Witness

Proof Of Life

Thousands of hostages are still being held by fighters in the jungles of Colombia.

Co-Production: Pacha Films & Al Jazeera English

Over 4,000 hostages are believed to be in the hands of various guerrilla groups in the jungles of Colombia. FARC, the Revolutionary Armed Forces of Colombia, is thought to hold around 750 of them: politicians, policemen, regular soldiers and wealthy people. Most of the hostages have been in captivity for many years, some for over a decade.

While the country keeps hoping to start a peace process, the hopes of the hostages are kept alive thanks to a radio show called the “Voices of the Kidnapped”. Every Sunday morning from 2am to 6am the families of the hostages send messages through the programme.

Mothers, fathers, wives, husband and children all stand in line for their turn to send a message of remembrance and hope to their loved ones somewhere in the jungle.

The messages are their only link with their loved ones. Most of the families have not received any news of their relative for years. The radio show keeps alive their hope of a reunion.

On rare occasions, the FARC respond to the families by delivering letters, pictures and sometimes videos of the hostages. These are the so called “proof of life” signals that come from the jungle hide-outs of the guerrillas. Every hostage uses his proof of life to ask his family to send him messages through the radio show.

FARC offers radios to the hostages to help them keep in touch with the real world.

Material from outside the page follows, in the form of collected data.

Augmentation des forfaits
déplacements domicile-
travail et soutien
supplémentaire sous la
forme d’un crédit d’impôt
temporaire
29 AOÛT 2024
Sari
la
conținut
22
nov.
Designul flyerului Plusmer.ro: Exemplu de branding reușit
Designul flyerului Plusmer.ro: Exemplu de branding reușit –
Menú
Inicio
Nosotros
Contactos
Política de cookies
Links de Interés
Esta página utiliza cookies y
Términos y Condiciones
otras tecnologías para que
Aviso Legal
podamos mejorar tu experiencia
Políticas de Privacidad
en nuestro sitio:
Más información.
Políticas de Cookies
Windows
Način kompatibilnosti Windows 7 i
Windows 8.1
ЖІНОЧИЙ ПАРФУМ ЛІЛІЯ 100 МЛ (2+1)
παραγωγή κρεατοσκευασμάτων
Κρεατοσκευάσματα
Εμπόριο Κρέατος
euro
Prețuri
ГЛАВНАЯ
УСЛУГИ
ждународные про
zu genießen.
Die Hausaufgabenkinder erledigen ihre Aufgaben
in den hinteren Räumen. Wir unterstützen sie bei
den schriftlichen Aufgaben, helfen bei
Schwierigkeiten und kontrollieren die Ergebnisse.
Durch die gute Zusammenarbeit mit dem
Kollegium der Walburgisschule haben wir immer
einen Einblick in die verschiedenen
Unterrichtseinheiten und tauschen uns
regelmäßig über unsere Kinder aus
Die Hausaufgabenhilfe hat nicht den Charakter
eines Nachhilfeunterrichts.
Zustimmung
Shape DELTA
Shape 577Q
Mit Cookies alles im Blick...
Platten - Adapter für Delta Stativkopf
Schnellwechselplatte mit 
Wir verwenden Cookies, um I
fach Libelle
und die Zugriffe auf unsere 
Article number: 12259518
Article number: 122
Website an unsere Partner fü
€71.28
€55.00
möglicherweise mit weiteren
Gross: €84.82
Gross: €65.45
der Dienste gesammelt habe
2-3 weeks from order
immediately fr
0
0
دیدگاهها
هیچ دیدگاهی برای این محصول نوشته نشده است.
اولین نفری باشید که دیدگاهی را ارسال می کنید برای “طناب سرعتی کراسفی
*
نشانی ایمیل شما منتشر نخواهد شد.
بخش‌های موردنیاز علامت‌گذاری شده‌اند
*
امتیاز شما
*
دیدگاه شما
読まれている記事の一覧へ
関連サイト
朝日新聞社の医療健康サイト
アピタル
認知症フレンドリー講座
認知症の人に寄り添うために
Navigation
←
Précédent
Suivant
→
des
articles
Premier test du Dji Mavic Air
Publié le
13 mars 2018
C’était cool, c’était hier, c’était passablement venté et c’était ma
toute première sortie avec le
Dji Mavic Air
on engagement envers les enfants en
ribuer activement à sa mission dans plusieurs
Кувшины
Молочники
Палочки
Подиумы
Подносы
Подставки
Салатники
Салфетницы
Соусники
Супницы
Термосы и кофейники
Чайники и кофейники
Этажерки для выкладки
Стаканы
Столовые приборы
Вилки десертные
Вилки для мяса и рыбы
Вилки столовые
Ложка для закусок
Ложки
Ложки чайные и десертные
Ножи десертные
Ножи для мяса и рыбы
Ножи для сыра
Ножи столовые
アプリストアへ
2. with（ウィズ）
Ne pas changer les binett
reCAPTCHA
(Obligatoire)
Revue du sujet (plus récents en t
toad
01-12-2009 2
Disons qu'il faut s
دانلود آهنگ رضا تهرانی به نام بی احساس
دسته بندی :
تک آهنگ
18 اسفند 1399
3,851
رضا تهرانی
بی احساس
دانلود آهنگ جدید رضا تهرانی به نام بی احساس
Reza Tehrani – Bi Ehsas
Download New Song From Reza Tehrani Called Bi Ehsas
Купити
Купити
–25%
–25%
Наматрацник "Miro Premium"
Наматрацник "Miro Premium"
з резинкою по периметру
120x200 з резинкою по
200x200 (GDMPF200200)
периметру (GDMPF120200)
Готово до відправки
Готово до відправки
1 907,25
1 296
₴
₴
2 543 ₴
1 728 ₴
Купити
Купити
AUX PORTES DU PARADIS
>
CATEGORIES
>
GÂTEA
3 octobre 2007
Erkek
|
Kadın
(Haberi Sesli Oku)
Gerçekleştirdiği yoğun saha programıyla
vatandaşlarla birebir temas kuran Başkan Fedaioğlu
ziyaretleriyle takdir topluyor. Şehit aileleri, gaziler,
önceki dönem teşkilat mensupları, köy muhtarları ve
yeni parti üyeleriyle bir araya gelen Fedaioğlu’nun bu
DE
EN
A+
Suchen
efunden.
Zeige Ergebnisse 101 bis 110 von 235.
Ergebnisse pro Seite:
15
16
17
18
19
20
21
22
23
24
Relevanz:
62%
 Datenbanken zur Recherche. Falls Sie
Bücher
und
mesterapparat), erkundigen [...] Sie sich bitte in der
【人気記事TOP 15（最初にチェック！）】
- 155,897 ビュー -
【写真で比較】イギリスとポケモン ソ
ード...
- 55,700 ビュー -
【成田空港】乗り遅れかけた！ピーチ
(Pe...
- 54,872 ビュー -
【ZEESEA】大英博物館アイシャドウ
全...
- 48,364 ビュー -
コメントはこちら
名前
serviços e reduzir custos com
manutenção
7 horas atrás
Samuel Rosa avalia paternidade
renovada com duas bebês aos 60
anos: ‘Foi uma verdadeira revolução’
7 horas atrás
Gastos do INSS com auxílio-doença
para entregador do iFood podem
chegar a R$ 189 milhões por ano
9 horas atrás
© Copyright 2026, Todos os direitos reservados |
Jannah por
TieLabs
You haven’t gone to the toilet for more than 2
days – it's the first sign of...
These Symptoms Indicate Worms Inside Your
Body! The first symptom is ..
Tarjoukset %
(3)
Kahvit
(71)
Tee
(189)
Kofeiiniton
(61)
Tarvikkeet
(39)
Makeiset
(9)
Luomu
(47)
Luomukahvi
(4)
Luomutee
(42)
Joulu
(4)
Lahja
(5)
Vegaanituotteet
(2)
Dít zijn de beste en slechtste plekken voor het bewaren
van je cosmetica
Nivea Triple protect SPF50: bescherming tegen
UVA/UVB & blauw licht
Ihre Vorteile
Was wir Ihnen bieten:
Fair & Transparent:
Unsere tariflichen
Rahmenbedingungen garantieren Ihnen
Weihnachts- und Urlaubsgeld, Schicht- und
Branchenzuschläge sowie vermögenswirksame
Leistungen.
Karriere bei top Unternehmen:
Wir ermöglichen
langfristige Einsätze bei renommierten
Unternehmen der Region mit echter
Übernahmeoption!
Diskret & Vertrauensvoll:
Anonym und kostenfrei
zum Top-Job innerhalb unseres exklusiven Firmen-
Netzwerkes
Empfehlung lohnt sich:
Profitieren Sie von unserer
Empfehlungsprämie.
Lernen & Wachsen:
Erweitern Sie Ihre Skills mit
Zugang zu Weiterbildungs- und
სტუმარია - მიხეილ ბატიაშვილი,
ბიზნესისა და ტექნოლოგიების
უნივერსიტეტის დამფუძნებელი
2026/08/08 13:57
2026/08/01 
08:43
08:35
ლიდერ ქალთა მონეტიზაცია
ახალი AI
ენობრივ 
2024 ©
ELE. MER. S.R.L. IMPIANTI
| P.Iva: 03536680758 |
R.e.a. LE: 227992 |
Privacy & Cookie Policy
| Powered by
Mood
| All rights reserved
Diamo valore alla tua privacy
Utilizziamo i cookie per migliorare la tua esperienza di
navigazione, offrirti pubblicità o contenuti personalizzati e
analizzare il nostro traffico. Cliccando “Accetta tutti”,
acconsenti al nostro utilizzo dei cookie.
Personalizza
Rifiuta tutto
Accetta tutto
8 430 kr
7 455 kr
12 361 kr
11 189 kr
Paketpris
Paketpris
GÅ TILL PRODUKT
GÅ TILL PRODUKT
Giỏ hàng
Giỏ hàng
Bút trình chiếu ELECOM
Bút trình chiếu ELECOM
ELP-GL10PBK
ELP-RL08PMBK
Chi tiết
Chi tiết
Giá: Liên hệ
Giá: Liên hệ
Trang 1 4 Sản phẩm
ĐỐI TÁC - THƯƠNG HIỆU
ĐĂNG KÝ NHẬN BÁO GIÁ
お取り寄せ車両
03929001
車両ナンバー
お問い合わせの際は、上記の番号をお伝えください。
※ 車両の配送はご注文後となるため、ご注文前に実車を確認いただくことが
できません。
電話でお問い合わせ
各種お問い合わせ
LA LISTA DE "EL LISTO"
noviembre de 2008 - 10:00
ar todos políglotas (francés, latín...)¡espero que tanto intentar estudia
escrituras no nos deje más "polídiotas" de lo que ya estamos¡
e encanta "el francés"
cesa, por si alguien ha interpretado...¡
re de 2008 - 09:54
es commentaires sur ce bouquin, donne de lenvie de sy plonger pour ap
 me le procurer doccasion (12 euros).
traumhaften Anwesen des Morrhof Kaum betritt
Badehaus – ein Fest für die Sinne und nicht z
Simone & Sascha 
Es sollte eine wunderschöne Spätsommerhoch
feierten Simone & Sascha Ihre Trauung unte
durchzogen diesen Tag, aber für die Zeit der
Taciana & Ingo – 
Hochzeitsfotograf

A hostage that hears the voice of his loved one will eat, walk and try to stay alive knowing that on the other side somebody is still waiting, hoping for their return.

The “Voices of the Kidnapped” is believed to have helped thousands of hostages stay alive in the past thirteen years.

Herbin Hoyos is the Colombian journalist who created the show after being kidnapped by FARC in 1994. He is a hero for the families of the hostages.

One of these families is Angela Perez, the wife of Luis Eladio Perez, a socialist Senator kidnapped by FARC. She used the radio show as a means to keep her hopes high and her captive husband strong. Angela and her family never received a video of her husband during his captivity.

In February 2008 Luis Perez was finally released by FARC – he had spent seven years in captivity.